Direction: Output the records exactly. Include every line.

[Stored entries]
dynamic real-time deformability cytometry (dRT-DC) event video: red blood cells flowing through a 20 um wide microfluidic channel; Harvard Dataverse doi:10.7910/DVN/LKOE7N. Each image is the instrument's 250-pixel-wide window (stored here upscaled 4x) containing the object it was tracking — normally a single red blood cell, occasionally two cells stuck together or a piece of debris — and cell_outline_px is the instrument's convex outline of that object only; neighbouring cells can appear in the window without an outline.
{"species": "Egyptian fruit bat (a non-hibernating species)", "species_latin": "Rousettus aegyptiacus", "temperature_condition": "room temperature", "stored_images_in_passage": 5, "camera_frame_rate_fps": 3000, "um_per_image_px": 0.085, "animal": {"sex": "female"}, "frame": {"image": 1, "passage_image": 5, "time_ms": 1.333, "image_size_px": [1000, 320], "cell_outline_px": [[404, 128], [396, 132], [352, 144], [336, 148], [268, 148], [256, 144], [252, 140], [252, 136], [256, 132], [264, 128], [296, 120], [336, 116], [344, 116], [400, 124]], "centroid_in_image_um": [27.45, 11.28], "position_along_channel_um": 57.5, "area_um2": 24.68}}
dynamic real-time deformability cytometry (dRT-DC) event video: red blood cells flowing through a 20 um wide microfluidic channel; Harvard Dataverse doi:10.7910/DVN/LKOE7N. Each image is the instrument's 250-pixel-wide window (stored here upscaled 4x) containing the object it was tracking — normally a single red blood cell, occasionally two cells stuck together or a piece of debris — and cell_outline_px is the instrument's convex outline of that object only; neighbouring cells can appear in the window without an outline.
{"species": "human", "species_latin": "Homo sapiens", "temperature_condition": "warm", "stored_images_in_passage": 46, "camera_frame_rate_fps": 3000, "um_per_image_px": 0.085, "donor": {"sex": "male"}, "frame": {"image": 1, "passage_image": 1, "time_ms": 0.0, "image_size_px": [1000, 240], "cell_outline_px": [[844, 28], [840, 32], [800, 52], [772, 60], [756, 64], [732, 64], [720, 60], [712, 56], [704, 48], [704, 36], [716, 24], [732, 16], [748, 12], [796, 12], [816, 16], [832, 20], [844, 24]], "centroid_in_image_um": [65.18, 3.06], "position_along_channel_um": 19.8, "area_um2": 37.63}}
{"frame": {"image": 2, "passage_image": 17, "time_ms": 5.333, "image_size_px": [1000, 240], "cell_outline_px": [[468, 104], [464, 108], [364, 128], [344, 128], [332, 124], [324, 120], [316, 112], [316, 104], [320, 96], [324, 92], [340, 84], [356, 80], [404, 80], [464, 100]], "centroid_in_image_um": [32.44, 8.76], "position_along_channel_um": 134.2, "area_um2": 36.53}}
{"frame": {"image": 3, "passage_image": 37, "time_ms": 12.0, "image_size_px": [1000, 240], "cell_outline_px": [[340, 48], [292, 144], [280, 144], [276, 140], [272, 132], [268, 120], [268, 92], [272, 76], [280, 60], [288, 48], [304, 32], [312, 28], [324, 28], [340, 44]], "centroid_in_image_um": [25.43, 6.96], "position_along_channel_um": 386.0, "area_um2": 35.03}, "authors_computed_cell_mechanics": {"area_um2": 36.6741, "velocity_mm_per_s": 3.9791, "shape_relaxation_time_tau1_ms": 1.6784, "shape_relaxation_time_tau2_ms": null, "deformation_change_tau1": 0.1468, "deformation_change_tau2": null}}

Answer for this exercise:
dynamic real-time deformability cytometry (dRT-DC) event video: red blood cells flowing through a 20 um wide microfluidic channel; Harvard Dataverse doi:10.7910/DVN/LKOE7N. Each image is the instrument's 250-pixel-wide window (stored here upscaled 4x) containing the object it was tracking — normally a single red blood cell, occasionally two cells stuck together or a piece of debris — and cell_outline_px is the instrument's convex outline of that object only; neighbouring cells can appear in the window without an outline.
{"species": "Egyptian fruit bat (a non-hibernating species)", "species_latin": "Rousettus aegyptiacus", "temperature_condition": "room temperature", "stored_images_in_passage": 5, "camera_frame_rate_fps": 3000, "um_per_image_px": 0.085, "animal": {"sex": "female"}, "frame": {"image": 1, "passage_image": 5, "time_ms": 1.333, "image_size_px": [1000, 320], "cell_outline_px": [[404, 128], [396, 132], [352, 144], [336, 148], [268, 148], [256, 144], [252, 140], [252, 136], [256, 132], [264, 128], [296, 120], [336, 116], [344, 116], [400, 124]], "centroid_in_image_um": [27.45, 11.28], "position_along_channel_um": 57.5, "area_um2": 24.68}}
dynamic real-time deformability cytometry (dRT-DC) event video: red blood cells flowing through a 20 um wide microfluidic channel; Harvard Dataverse doi:10.7910/DVN/LKOE7N. Each image is the instrument's 250-pixel-wide window (stored here upscaled 4x) containing the object it was tracking — normally a single red blood cell, occasionally two cells stuck together or a piece of debris — and cell_outline_px is the instrument's convex outline of that object only; neighbouring cells can appear in the window without an outline.
{"species": "human", "species_latin": "Homo sapiens", "temperature_condition": "warm", "stored_images_in_passage": 46, "camera_frame_rate_fps": 3000, "um_per_image_px": 0.085, "donor": {"sex": "male"}, "frame": {"image": 1, "passage_image": 1, "time_ms": 0.0, "image_size_px": [1000, 240], "cell_outline_px": [[844, 28], [840, 32], [800, 52], [772, 60], [756, 64], [732, 64], [720, 60], [712, 56], [704, 48], [704, 36], [716, 24], [732, 16], [748, 12], [796, 12], [816, 16], [832, 20], [844, 24]], "centroid_in_image_um": [65.18, 3.06], "position_along_channel_um": 19.8, "area_um2": 37.63}}
{"frame": {"image": 2, "passage_image": 17, "time_ms": 5.333, "image_size_px": [1000, 240], "cell_outline_px": [[468, 104], [464, 108], [364, 128], [344, 128], [332, 124], [324, 120], [316, 112], [316, 104], [320, 96], [324, 92], [340, 84], [356, 80], [404, 80], [464, 100]], "centroid_in_image_um": [32.44, 8.76], "position_along_channel_um": 134.2, "area_um2": 36.53}}
{"frame": {"image": 3, "passage_image": 37, "time_ms": 12.0, "image_size_px": [1000, 240], "cell_outline_px": [[340, 48], [292, 144], [280, 144], [276, 140], [272, 132], [268, 120], [268, 92], [272, 76], [280, 60], [288, 48], [304, 32], [312, 28], [324, 28], [340, 44]], "centroid_in_image_um": [25.43, 6.96], "position_along_channel_um": 386.0, "area_um2": 35.03}, "authors_computed_cell_mechanics": {"area_um2": 36.6741, "velocity_mm_per_s": 3.9791, "shape_relaxation_time_tau1_ms": 1.6784, "shape_relaxation_time_tau2_ms": null, "deformation_change_tau1": 0.1468, "deformation_change_tau2": null}}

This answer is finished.